All SS, high end brands, New equipment, all broken in:

none of them could reliably/repeatedly choose anything better than the Pioneer Receiver slipped into the mix that was selected by them as inconsistently as any other.

 

Tubes: a whole different world, now we get to 'preferred' not better'

@mahler123 Indeed there are some idiots that I declined to name that post a lot of absolute BS about equipment, especially high end equipment, based on their measurements of things that don't matter.  I hope PSA crushes them.

Jerr

@carlsbad2 

 

I agree with your first sentence, you are quibbling.  I saw the video yesterday and I felt that he perfectly nailed my sentiment, which is that we haven’t discovered all of the factors that go into appreciating reproduction of music, and that we can’t measure variables that haven’t been discovered.

  Of course, one could cynically note that PSA has released this video after being  publicly criticized in the audiophile press for releasing a very expensive component that measured poorly 

Stating the obvious.  Good design matters. Noise and distortion is bad.  But there will always be different strokes for different folks.  

Perhaps I'm quibbling, or perhaps what I'm about to say will resonate with a lot of readers.

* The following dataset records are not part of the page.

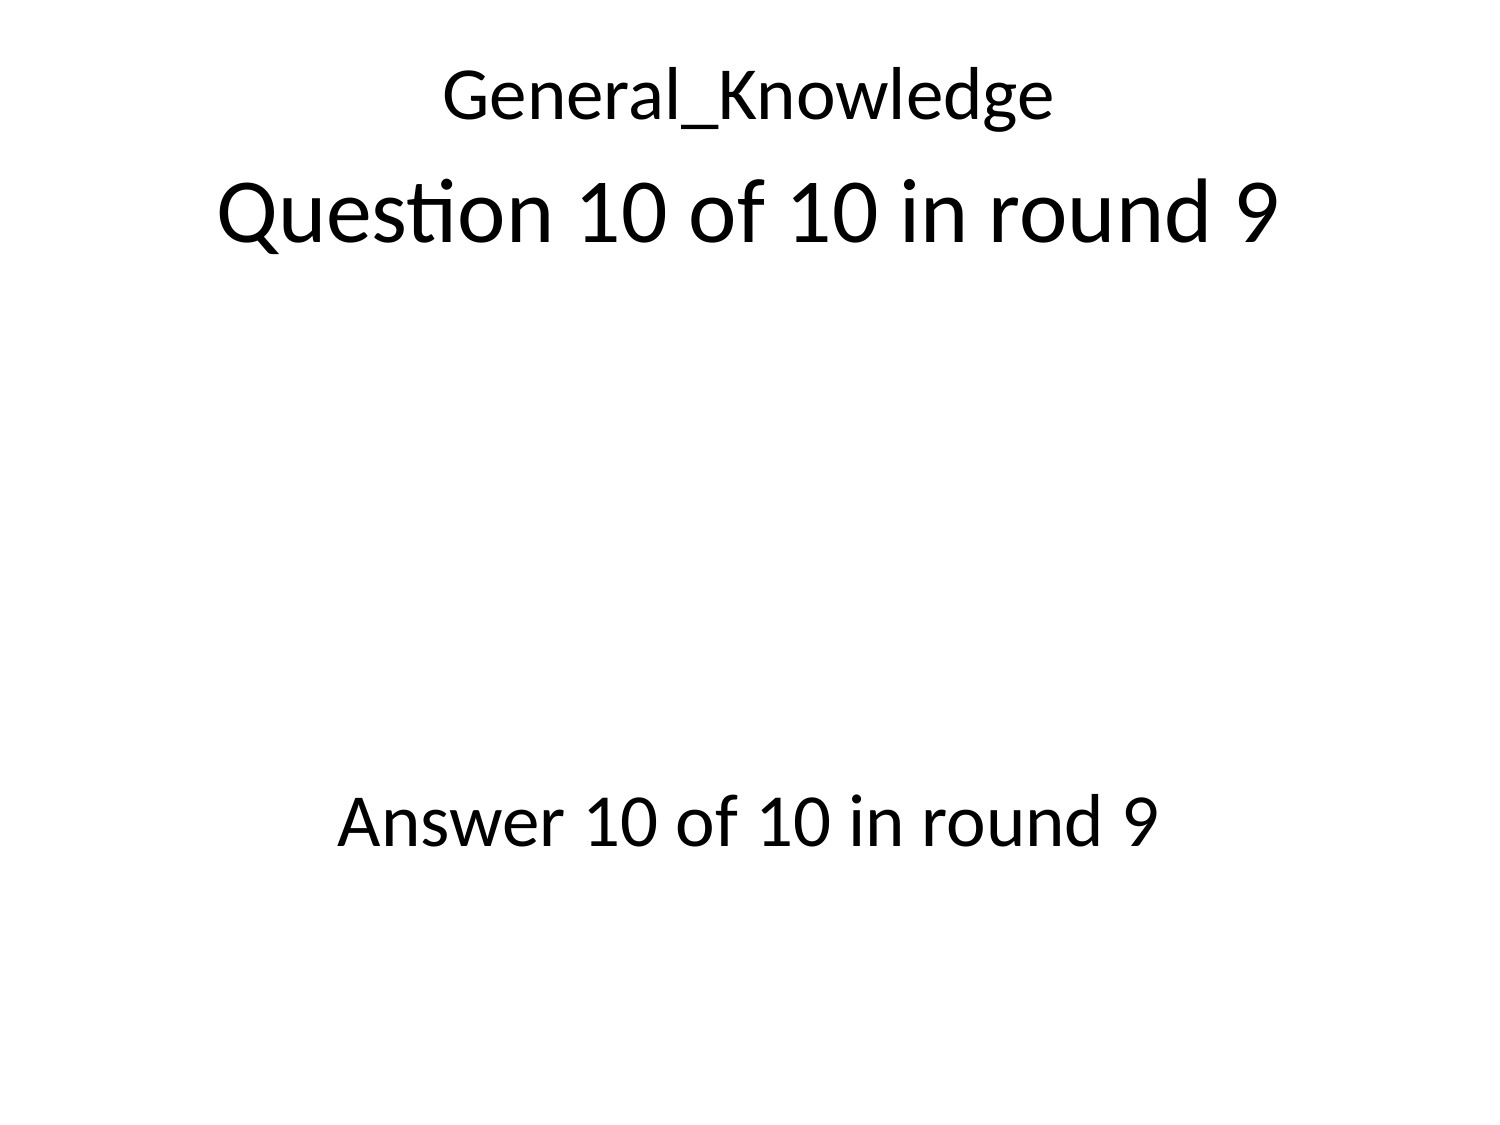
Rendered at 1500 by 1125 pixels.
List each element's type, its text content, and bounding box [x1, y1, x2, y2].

text_box Question 10 of 10 in round 9 [35, 143, 1463, 764]
text_box General_Knowledge [35, 37, 1463, 143]
text_box Answer 10 of 10 in round 9 [35, 764, 1463, 921]
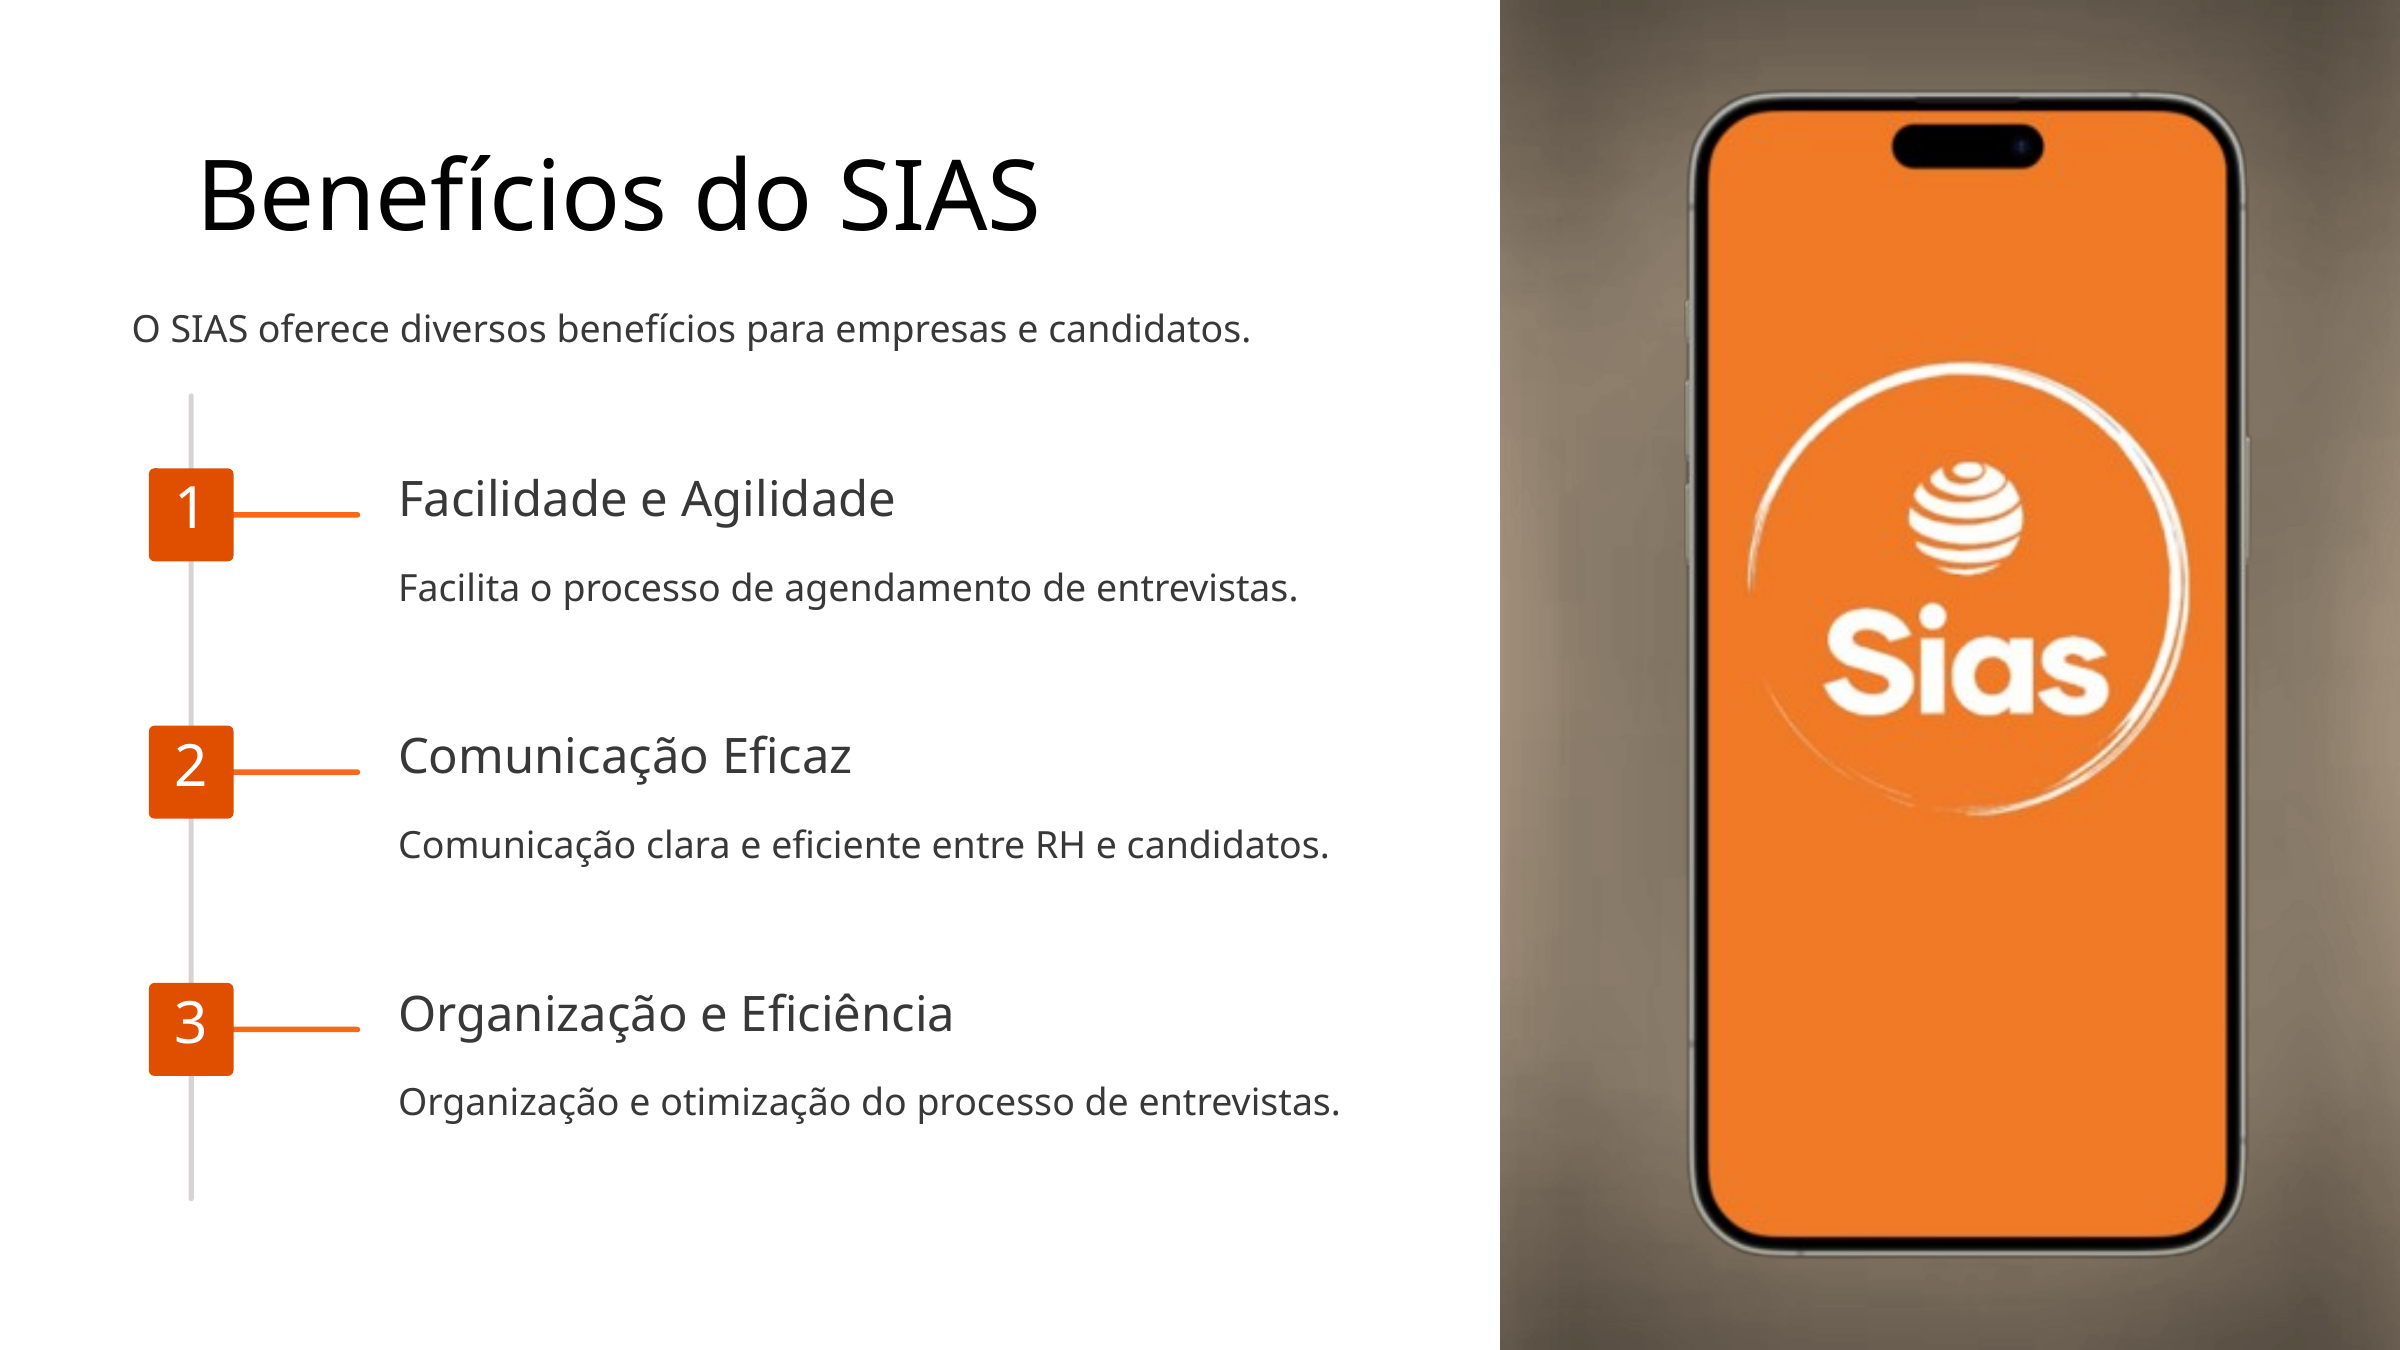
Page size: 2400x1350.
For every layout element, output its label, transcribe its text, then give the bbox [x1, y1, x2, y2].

I wouldn't say that things are unmeasurable. I'd just say that we haven't developed a method to measure many of the things that make a system great.

Furthermore, it is a common error to conclude or at least assume that the common parameters that are measured, reported, and published are indeed the proper things to measure to draw a conclusion on the sound quality of a system.

Now I'm not saying measurements are useless, you just have to use them for what they are intended.  For example, you need to know the sensitivity of a speaker measured in dB/w-m to judge how many watts you amplification you'll need to drive it.